## SET PROBLEM
Gather each line in the material below that contains the string "acousticguitarsteel", and copy those lines out. Case counts.
————————
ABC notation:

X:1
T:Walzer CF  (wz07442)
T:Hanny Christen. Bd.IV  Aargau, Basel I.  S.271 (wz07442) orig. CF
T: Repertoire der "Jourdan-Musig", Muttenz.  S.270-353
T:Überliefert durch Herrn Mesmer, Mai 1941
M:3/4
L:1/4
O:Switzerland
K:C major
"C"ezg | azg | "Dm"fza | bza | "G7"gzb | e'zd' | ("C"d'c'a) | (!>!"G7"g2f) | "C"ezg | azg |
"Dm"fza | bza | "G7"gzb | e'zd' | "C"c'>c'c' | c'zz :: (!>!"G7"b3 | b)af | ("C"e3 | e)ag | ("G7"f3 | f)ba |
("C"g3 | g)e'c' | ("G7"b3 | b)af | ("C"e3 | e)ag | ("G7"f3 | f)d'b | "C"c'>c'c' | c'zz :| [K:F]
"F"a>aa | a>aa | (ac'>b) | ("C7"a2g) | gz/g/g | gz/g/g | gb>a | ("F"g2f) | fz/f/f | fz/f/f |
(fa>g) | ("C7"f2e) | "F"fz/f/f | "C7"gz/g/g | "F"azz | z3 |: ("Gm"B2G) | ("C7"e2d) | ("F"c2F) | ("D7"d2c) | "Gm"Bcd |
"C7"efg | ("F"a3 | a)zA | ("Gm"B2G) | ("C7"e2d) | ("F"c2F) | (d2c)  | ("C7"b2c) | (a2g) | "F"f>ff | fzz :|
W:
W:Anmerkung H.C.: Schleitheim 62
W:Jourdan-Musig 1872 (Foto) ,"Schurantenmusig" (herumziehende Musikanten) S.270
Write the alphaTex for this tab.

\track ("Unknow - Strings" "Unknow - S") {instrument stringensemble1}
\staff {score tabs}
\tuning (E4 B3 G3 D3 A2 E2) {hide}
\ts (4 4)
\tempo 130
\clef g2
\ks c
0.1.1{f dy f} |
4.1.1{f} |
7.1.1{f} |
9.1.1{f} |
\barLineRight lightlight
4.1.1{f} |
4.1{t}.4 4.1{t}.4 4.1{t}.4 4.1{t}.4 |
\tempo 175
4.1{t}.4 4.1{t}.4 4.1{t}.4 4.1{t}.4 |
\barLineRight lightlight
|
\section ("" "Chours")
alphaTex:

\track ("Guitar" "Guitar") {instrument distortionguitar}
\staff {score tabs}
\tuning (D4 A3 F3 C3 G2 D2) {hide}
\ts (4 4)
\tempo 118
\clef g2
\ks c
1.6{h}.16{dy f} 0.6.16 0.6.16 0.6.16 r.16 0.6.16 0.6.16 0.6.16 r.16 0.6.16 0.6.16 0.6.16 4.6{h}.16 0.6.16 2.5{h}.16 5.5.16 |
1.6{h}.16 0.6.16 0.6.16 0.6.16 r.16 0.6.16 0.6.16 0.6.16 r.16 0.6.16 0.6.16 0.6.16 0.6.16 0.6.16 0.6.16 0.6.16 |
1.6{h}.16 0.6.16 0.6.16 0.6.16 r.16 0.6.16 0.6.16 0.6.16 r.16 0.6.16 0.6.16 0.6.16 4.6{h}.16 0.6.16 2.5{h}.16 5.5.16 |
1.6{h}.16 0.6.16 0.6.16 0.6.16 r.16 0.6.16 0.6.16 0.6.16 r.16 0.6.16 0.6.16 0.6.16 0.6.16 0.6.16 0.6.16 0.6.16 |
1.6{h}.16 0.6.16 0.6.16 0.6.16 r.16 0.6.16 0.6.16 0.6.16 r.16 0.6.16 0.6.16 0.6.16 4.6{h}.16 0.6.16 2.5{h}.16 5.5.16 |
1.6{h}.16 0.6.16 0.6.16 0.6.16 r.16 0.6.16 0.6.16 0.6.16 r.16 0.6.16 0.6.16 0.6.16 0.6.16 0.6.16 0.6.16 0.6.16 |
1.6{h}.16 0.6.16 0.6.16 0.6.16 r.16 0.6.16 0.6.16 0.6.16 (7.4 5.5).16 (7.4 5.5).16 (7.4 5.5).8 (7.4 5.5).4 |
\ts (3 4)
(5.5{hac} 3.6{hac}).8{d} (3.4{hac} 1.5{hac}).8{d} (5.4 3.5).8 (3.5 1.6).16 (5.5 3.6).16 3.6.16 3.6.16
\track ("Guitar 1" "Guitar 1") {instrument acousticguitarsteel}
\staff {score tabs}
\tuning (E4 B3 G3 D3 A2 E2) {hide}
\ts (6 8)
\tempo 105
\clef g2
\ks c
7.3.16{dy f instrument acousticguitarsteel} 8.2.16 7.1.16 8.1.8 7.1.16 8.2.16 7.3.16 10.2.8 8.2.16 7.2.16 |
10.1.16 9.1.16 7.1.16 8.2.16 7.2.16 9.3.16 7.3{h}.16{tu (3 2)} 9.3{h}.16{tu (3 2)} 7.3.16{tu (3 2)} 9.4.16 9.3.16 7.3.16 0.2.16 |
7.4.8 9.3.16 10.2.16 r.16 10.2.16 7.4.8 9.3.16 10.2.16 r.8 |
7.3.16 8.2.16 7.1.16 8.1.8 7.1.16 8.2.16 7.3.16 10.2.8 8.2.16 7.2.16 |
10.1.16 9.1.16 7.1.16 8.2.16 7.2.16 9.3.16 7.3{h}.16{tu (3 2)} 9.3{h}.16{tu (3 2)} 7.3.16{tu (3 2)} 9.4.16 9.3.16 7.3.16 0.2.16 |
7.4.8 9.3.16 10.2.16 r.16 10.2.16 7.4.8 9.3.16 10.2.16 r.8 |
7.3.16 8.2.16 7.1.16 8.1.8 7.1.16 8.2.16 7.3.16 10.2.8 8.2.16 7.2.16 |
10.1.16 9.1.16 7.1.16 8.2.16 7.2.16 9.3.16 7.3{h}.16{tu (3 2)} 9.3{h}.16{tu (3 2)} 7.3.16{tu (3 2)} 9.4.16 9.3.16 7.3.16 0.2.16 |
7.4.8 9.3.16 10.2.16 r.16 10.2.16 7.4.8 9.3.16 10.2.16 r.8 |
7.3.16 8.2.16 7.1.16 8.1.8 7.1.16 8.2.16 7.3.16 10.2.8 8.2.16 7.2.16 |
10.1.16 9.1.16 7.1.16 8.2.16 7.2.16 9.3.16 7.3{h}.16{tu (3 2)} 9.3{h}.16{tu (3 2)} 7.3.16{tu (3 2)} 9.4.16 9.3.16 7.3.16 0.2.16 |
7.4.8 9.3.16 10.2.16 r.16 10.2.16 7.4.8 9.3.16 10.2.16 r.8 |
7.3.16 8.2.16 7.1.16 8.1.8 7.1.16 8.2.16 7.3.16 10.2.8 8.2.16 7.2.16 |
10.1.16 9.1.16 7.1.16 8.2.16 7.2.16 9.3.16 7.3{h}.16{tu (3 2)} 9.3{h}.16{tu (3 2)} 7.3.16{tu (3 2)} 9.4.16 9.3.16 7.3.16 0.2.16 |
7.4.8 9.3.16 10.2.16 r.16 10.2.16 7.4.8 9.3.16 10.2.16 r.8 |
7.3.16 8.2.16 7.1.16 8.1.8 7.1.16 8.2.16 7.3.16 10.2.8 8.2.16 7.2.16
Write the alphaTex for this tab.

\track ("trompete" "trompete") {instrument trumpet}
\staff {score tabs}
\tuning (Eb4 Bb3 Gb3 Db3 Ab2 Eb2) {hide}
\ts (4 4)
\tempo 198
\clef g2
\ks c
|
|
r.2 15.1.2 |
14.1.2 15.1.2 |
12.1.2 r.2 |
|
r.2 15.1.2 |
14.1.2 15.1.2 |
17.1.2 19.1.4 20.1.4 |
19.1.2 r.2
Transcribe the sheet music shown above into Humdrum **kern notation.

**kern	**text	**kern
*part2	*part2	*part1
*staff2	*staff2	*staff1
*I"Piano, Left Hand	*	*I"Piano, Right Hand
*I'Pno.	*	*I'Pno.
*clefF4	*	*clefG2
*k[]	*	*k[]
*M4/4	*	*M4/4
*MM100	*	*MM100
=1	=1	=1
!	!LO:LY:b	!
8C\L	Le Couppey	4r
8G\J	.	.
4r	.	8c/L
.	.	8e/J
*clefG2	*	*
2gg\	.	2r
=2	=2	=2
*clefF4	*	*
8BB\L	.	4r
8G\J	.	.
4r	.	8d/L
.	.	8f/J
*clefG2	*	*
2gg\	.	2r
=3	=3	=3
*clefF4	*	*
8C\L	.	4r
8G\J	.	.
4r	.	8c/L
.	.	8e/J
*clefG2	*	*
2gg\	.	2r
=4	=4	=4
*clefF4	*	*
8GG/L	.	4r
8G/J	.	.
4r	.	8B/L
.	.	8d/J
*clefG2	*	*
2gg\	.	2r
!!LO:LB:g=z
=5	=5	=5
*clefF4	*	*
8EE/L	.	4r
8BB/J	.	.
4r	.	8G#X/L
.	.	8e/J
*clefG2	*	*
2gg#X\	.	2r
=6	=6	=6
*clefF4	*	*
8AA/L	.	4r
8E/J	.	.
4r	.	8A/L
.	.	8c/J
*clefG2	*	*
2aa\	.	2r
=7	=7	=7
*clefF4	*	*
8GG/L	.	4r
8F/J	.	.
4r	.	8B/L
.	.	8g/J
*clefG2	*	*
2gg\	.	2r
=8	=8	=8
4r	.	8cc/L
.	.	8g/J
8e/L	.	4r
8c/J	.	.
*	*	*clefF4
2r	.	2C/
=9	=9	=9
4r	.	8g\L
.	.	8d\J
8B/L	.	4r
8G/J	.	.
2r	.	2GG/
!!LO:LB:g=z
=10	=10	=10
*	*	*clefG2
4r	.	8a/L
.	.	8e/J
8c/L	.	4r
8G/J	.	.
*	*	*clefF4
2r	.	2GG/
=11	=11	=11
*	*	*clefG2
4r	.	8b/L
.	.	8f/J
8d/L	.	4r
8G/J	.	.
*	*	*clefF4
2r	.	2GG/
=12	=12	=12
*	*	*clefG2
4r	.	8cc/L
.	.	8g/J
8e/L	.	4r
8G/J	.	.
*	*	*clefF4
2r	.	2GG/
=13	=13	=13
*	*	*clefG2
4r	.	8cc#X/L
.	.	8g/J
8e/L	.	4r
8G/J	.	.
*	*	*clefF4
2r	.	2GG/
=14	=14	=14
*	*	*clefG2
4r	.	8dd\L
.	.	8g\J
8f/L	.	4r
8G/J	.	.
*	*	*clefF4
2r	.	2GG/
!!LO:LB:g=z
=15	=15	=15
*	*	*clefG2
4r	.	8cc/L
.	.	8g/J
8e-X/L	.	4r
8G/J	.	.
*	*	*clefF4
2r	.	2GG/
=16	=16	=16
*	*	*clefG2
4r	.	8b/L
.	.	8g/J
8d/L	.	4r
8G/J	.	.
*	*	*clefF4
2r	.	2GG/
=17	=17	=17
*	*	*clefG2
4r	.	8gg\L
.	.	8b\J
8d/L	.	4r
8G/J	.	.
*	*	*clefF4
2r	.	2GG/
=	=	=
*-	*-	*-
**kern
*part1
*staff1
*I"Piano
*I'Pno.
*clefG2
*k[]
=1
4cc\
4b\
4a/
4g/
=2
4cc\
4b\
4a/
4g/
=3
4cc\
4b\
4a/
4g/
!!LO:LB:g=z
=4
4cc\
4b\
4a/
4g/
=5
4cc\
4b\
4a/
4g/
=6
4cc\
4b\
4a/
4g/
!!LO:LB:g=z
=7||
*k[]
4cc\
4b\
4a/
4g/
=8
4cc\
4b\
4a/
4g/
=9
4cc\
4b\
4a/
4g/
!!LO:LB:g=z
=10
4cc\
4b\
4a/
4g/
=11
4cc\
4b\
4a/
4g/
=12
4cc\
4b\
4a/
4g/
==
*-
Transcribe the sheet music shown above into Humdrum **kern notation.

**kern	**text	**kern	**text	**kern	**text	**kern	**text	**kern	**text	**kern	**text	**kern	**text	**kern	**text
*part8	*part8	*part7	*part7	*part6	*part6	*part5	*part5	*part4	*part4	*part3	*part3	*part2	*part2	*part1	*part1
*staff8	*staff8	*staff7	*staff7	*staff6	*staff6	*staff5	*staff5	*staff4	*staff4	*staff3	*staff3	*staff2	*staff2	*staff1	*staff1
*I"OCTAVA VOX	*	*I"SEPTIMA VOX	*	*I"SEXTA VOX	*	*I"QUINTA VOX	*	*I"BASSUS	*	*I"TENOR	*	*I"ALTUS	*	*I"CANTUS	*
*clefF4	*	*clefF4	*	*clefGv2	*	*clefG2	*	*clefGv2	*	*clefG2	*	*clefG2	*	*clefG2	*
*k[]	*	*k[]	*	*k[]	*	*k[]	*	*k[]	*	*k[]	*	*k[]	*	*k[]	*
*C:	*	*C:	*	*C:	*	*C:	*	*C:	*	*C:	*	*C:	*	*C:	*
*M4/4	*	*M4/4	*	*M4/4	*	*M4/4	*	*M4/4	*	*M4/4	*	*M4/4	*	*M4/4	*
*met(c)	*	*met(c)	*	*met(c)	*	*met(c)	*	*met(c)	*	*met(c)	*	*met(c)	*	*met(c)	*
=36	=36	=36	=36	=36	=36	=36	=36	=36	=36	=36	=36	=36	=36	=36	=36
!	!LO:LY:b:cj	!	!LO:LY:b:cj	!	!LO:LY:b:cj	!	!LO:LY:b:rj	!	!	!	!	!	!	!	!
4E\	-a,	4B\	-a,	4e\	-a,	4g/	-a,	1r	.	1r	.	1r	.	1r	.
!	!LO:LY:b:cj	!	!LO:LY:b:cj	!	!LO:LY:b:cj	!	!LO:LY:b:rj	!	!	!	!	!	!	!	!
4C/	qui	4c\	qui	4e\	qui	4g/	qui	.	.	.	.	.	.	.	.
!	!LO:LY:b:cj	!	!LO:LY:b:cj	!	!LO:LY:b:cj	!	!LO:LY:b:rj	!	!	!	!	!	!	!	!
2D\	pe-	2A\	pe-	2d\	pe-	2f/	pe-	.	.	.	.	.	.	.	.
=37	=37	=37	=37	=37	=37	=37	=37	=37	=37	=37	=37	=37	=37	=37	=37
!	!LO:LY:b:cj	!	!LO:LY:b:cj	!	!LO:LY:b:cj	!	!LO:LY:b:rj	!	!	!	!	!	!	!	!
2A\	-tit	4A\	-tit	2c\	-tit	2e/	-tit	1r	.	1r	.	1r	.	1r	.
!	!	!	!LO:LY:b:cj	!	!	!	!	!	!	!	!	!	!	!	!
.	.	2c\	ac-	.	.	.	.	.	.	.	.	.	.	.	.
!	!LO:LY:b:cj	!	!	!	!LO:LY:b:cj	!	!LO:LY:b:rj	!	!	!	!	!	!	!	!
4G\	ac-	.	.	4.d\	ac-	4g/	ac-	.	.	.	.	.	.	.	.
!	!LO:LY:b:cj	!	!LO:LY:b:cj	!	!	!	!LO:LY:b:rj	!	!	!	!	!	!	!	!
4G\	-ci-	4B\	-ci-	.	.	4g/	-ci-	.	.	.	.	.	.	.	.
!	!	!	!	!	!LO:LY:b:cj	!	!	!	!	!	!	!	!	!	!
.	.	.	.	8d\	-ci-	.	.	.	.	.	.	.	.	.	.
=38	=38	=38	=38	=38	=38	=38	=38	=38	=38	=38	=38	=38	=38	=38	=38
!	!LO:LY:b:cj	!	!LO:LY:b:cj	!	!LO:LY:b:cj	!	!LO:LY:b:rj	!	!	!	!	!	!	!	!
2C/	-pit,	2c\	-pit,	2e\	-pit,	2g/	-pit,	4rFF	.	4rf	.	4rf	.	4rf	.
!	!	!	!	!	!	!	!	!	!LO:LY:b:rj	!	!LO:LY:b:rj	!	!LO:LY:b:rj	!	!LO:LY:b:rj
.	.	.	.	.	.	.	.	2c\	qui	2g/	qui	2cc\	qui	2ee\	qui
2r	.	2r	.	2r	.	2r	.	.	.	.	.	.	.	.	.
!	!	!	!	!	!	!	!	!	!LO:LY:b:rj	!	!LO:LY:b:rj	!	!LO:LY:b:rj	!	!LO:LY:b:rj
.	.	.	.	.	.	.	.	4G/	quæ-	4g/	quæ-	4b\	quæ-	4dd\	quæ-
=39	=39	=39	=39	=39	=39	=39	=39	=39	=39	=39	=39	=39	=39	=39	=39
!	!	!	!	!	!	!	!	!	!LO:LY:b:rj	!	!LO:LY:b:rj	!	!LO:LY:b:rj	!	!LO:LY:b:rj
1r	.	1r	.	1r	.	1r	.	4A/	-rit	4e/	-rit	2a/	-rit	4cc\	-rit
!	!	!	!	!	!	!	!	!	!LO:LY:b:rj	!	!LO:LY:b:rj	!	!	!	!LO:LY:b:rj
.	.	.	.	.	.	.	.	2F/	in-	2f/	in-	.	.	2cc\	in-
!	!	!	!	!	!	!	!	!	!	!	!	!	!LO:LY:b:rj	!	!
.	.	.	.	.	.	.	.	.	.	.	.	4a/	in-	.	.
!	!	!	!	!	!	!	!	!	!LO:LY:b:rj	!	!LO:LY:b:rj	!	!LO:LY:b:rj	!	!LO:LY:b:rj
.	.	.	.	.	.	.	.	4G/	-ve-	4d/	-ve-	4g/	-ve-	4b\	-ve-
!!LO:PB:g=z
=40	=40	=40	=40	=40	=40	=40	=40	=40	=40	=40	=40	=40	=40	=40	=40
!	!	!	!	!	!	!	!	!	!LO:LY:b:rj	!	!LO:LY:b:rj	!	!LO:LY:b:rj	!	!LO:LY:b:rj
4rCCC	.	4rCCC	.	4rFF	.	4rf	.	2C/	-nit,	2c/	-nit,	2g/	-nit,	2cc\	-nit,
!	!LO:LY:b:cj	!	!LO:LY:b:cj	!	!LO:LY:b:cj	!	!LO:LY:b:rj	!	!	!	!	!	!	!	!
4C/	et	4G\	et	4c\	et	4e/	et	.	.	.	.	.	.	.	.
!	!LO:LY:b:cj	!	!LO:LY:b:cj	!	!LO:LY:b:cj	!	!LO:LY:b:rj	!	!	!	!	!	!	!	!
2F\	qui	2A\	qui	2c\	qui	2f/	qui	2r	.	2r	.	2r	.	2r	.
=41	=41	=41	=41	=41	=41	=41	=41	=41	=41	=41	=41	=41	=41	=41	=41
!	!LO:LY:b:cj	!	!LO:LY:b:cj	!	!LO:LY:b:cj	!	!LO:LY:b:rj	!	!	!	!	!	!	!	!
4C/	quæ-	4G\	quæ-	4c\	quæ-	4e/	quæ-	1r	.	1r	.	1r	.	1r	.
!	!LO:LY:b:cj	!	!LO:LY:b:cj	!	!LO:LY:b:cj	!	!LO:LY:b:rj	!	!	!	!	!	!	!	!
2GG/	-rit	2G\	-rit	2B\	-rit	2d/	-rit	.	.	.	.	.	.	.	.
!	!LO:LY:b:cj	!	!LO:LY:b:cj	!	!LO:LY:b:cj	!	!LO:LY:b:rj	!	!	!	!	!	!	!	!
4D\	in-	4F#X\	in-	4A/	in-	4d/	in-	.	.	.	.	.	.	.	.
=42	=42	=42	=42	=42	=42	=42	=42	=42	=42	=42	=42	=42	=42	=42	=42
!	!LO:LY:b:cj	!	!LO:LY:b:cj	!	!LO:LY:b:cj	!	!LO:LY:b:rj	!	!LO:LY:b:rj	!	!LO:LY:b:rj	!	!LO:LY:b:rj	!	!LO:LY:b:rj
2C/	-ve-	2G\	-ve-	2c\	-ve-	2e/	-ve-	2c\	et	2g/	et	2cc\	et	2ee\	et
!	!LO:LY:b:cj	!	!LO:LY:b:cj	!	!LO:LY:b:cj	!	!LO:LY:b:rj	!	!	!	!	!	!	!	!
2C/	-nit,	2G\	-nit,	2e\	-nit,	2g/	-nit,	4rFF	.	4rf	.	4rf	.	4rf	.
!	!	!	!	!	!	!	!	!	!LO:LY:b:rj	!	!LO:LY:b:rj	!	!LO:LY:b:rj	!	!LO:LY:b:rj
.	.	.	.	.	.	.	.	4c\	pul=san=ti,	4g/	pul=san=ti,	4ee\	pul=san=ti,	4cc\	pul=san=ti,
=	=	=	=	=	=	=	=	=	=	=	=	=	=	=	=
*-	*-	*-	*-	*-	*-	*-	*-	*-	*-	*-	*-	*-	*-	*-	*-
————————
## WRITTEN RESPONSE
\track ("Guitar 1" "Guitar 1") {instrument acousticguitarsteel}
7.3.16{dy f instrument acousticguitarsteel} 8.2.16 7.1.16 8.1.8 7.1.16 8.2.16 7.3.16 10.2.8 8.2.16 7.2.16 |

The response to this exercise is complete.